CEO Gerrie Fourie said in a telephone interview yesterday that while reaching more than 20 million clients was an achievement in itself in a population of 58 million, with the number rising at some 180 000 per month, the bank’s aim was how best to add value to those clients.
The bank’s data showed its clients, on average, spent 8% more on groceries and 16% more on fuel in the 2023 financial year compared to the previous year.
The increase in spending on groceries was tempered by the effect of clients trading down to buy less or to buy more affordable brands.
The average monthly spend on a home loan increased 20% and on vehicle finance by 15% while income only grew by an average 4% as compared to 10% for the comparative period, leaving people strapped for cash.

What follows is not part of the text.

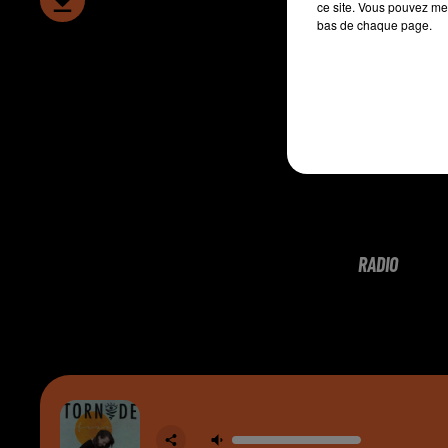
ce site. Vous pouvez met
bas de chaque page.
RADIO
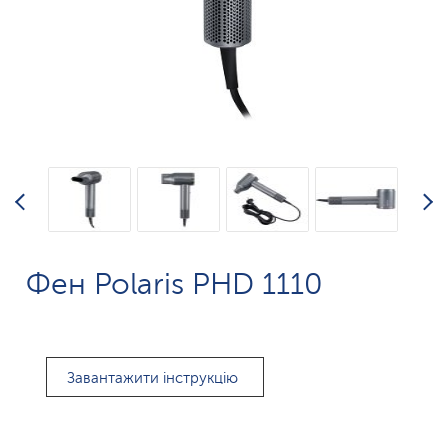
Фен Polaris PHD 1110
Завантажити інструкцію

Capitec’s retail bank and insurance business's profit increased by 12% to R9.3bn. Although from a smaller base, the business bank's profits surged by 124% to R389m.

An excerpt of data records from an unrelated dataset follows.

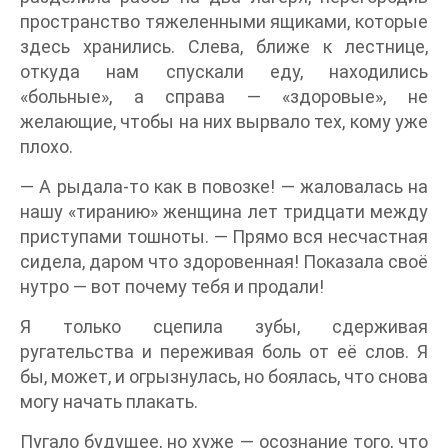
пространство тяжеленными ящиками, которые
здесь хранились. Слева, ближе к лестнице,
откуда нам спускали еду, находились
«больные», а справа — «здоровые», не
желающие, чтобы на них вырвало тех, кому уже
плохо.
— А рыдала-то как в повозке! — жаловалась на
нашу «тиранию» женщина лет тридцати между
приступами тошноты. — Прямо вся несчастная
сидела, даром что здоровенная! Показала своё
нутро — вот почему тебя и продали!
Я только сцепила зубы, сдерживая
ругательства и переживая боль от её слов. Я
бы, может, и огрызнулась, но боялась, что снова
могу начать плакать.
Пугало будущее, но хуже — осознание того, что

“South Africa has over 2.5 million SMEs that contribute around 40% to the GDP (gross domestic product). We believe these are often underserved and burdened with expensive and complex banking solutions. Offering simple, transparent and more affordable banking to these businesses can unlock economic potential,” Fourie said.
Operating expenses fell 5%, taking into account higher than normal bonuses and an empowerment scheme the previous financial year, including additional costs of R200m for load shedding-related expenses, said Fourie.
He said their branches were operating through load shedding on generators and lithium batteries, but a decision had been taken to end the use of generators in favour of lithium batteries for hygienic and other reasons.
He said the bank suffered a three-day app and branch system outage in August due to “database structural problems, but we are in a much better space now”. He said their data systems process some 4000 to 5000 transactions per second.
Fourie said they spent R1.4bn on projects, including the building and launching of Capitec Business, the formation of an insurance business, Capitec Connect’s launch, expanding value-added services, and improvement of the data and technology infrastructure and cloud services. The bank gave more than R800m to clients in fee savings and Live Better rewards, said Fourie.
During the year integrations were launched with several digital payment solutions such as Apple Pay, Samsung Pay and Google Pay with zero transaction fees for local card purchases. Capitec also introduced its own secure online payment solution tool, Capitec Pay, which protects users from screen scraping.
Net transaction and commission income grew to R11.5bn in the year, while funeral plan income increased 58% to R1.4bn. An increase in operations income to R30.3bn was offset by an increase of 80% in the credit impairment charge, due mainly to the deteriorating economy and the impact of higher inflation on its clients.
Net lending, investment, and insurance income increased by 14% to R17.2bn, driven by growth in net loans and advances, interest income and credit life insurance income, and the impact of repo rate increases on interest income and expenses.
“Our long-term strategy is to move clients away from cash transacting. The Live Better programme... motivates positive banking behaviour and provides rich data based on which we can offer our clients better solutions and more value. We also bring clients value-added services and world-class digital payment solutions,” said Fourie.